**SUPPLIED TEXT:**
--- START ---

I’ve been searching, reading, and studying, waiting for the “aha!” moment to occur, and it just hasn’t happened. So let me ask just a couple of questions:
In AppleScript, how do I get the names of all the Macros (or the only Macro) in a .kmmacros file?
In AppleScript, how do I get the names of the Actions used in one of those Macros? If not names, something useful. I just can’t figure out the access path, and I’m hoping the answer to this question will turn the light on. Hope. Hope.
If someone could help me here, I would be eternally grateful, or at least slightly appreciative. Thanks.
set macroFile to "~/Documents/Keyboard Maestro Stuff/Exported Macros/Test Group Macros.kmmacros"
tell application "System Events"
tell property list file macroFile
property list items --> examine
name of property list items --> examine
properties of property list items --> examine
end tell
end tell
I don’t know if you were being sarcastic or not, but to a man with no Rosetta Stone, yes, it is.

--- END ---

**GIVEN RECORDS:**

--- START ---

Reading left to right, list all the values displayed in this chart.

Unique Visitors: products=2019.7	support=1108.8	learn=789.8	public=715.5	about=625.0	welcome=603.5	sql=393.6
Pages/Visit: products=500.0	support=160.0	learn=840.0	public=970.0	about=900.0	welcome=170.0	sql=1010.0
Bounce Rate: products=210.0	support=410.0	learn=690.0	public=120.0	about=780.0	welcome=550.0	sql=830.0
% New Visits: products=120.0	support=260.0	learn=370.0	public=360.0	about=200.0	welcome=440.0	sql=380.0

--- END ---

**EXERCISE SET:**
1. From the AppleScript post, reproduce the passage starting with "In AppleScript, how do I get the names of the" and going on through "slightly appreciative. Thanks.".
2. In the AppleScript post, what is the name of the .kmmacros file that the script sets as macroFile?

**EXPECTED RESULTS:**
1.
In AppleScript, how do I get the names of the Actions used in one of those Macros? If not names, something useful. I just can’t figure out the access path, and I’m hoping the answer to this question will turn the light on. Hope. Hope.
If someone could help me here, I would be eternally grateful, or at least slightly appreciative. Thanks.

2. Test Group Macros.kmmacros